Tra il 2019 e il 2021 il cratere attraversa il punto più critico. In quegli anni la dinamica demografica è fortemente negativa e il differenziale rispetto ai comuni comparabili raggiunge valori molto elevati, dell’ordine di –0,30 / –0,35. In termini concreti significa che, a parità di caratteristiche strutturali, i comuni del cratere perdono popolazione a un ritmo più che doppio rispetto ai territori di confronto. È l’effetto combinato dello shock sismico, dei ritardi nella ricostruzione e della perdita di attrattività residenziale.
A partire dal 2022 il quadro inizia a cambiare. Il peggioramento si arresta e lo scarto comincia lentamente a ridursi. Nel corso del 2023 il differenziale si colloca attorno a –0,20, nel 2024 scende verso –0,15, fino ad arrivare nei mesi più recenti su valori prossimi a –0,10. Il cratere continua a perdere popolazione, ma molto meno di prima e, soprattutto, molto meno in eccesso rispetto ai comuni simili non colpiti.
Questo passaggio è cruciale per interpretare correttamente la fase attuale. Non c’è stata alcuna inversione di tendenza: la dinamica resta negativa. Tuttavia, la distanza che si era aperta dopo il terremoto si sta progressivamente riducendo. Il dato rilevante non è il livello, ma la traiettoria. Dopo anni di divergenza, il cratere entra in una fase di convergenza relativa.
Il motore di questo aggiustamento non è il movimento naturale, che resta strutturalmente negativo a causa dell’invecchiamento e della bassa natalità. La componente decisiva è la migrazione interna. Le famiglie continuano a uscire, ma con un’intensità minore rispetto al passato. In alcune aree, in particolare quelle mediamente colpite dal sisma, le perdite migratorie si sono quasi allineate a quelle dei territori di confronto, segnalando un recupero parziale dell’attrattività residenziale.

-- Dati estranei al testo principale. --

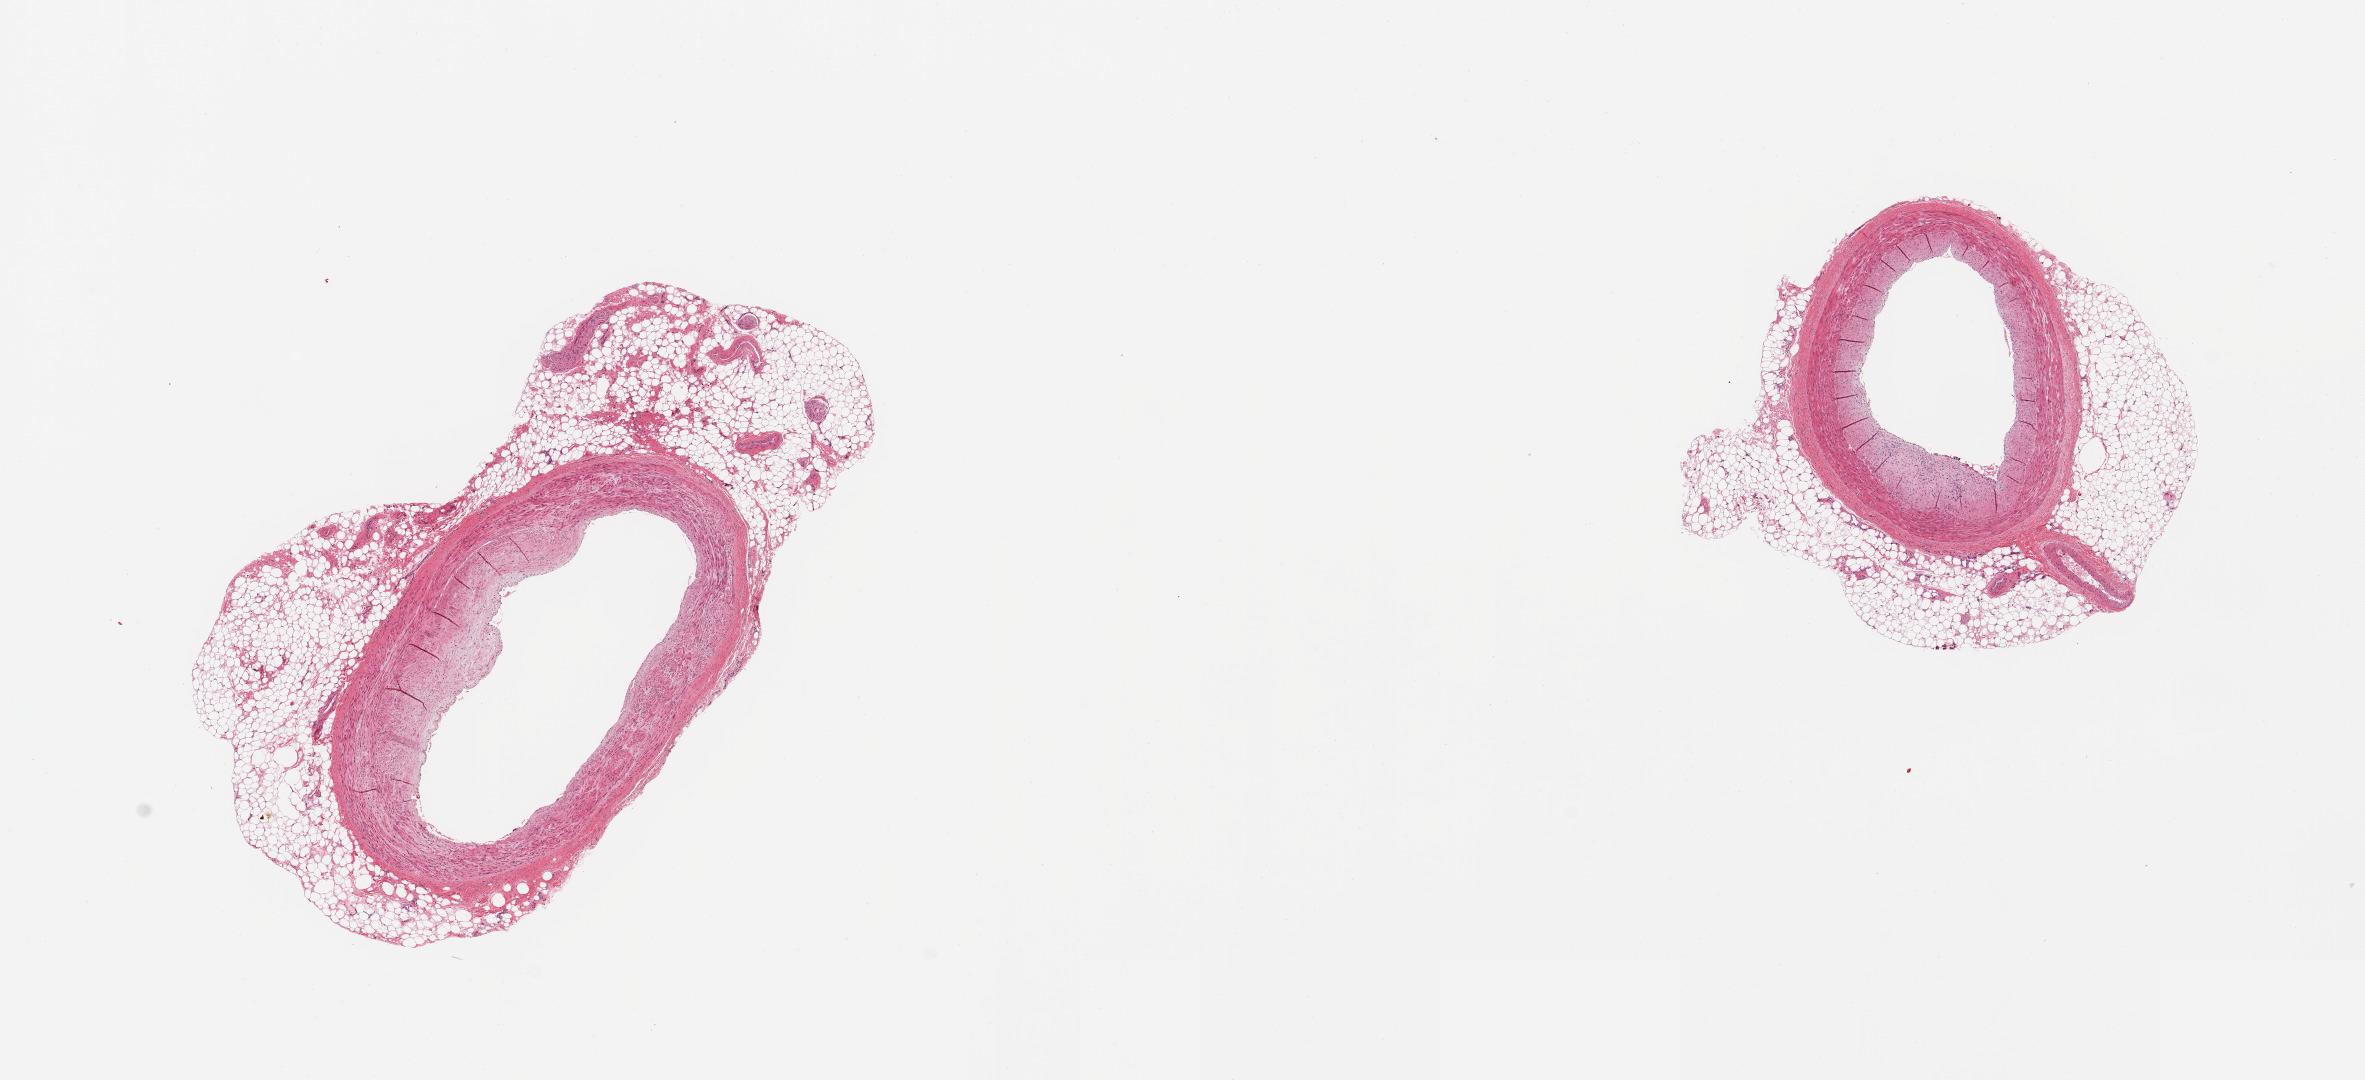
Digitized H&E-stained section — whole scanned area (about 18.7 x 8.5 mm) shown as a low-resolution overview; PAXgene-fixed paraffin-embedded (PFPE) section; target tissue: coronary artery; tissue donor sample. Donor sex: male.
* review note (as recorded): 2 pieces; both include partial rim of fat/nerve (up to 1.5mm, ~50%), plaque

Anche le migrazioni dall’estero contribuiscono a contenere il declino, con saldi positivi che negli ultimi anni superano in media +3 / +4 per mille. Questo contributo è importante ma non sufficiente a ribaltare il quadro: agisce come fattore di compensazione, non come leva di rilancio strutturale.
Il risultato finale è una popolazione che continua a diminuire, ma a un ritmo più lento. Nei territori meno e mediamente colpiti la perdita annua recente si colloca ormai sotto –0,3%, mentre resta più elevata nelle aree a danno alto. È una dinamica coerente con i tempi lunghi della demografia: prima migliorano i flussi, poi – eventualmente – gli stock.
Il messaggio che emerge è chiaro, le politiche di ricostruzione stanno funzionando nel ridurre l’emorragia, non nel creare nuova crescita. Il declino non è stato invertito, ma è stato rallentato. In un contesto di aree interne già fragili prima del sisma, questo risultato è tutt’altro che banale. Ma non può essere scambiato per una rinascita.
Se il processo di convergenza si interrompesse ora, il cratere rischierebbe di stabilizzarsi su un nuovo equilibrio più basso. Se invece verrà sostenuto nel tempo, il rallentamento del declino può diventare la base minima per una tenuta demografica di medio periodo. I dati dicono che la caduta è finita. Non dicono, ancora, che la risalita sia cominciata.